TACOMA, Wash. -- Immigration detainees at the Northwest Detention Center in Tacoma have the right to starve themselves, according to the American Civil Liberties Union.
That’s why the civil rights advocacy group is stepping in to represent at least three detainees at the federal detention facility who have been on a hunger strike since last Friday.
“We’re really happy that now the people on the inside will have some relief knowing that they are protected from force feeding,” said Maru Mora Villalpando of Latino Advocacy.
The ACLU says it will provide legal representation for the hunger strikers in case the government goes to court to get an order to force feed the three men.
Immigration and Customs Enforcement ( ICE) would not talk publicly about the matter, but a source says all of the men ate a small amount of food as of Friday morning.
Villapando denies that, but says the men drank milk or tea.

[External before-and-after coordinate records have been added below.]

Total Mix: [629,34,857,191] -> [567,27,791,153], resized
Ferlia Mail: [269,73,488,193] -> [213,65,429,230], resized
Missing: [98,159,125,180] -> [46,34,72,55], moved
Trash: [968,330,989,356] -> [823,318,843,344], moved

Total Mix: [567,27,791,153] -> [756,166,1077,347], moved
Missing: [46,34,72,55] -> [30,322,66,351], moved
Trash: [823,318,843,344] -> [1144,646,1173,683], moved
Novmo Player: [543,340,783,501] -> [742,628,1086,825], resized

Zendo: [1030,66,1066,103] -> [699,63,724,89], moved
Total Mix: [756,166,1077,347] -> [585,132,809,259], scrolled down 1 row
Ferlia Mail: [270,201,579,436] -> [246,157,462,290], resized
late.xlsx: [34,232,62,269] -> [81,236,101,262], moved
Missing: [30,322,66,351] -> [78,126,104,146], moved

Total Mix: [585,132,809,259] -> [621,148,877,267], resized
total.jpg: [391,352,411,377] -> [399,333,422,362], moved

The source says it would take at least another week of starvation before the men could become lethally ill, which would prompt the feds to get a court order for force feeding.
Several hundred detainees stopped eating last Friday, saying they wanted better food, a hike in the $1 a day wage they are paid, better medical treatment and due process on their immigration cases.
By Monday the number of detainees on hunger strike fell to 130. Now, only the three men have continued all week.
Villalpando identified the leader as 37-year-old Ruben Mendoza Pascual, who has been locked up for six months.
“The fact that the only power they have is their bodies, that tells you that they are risking their health because the conditions inside are terrible,” said Villapando.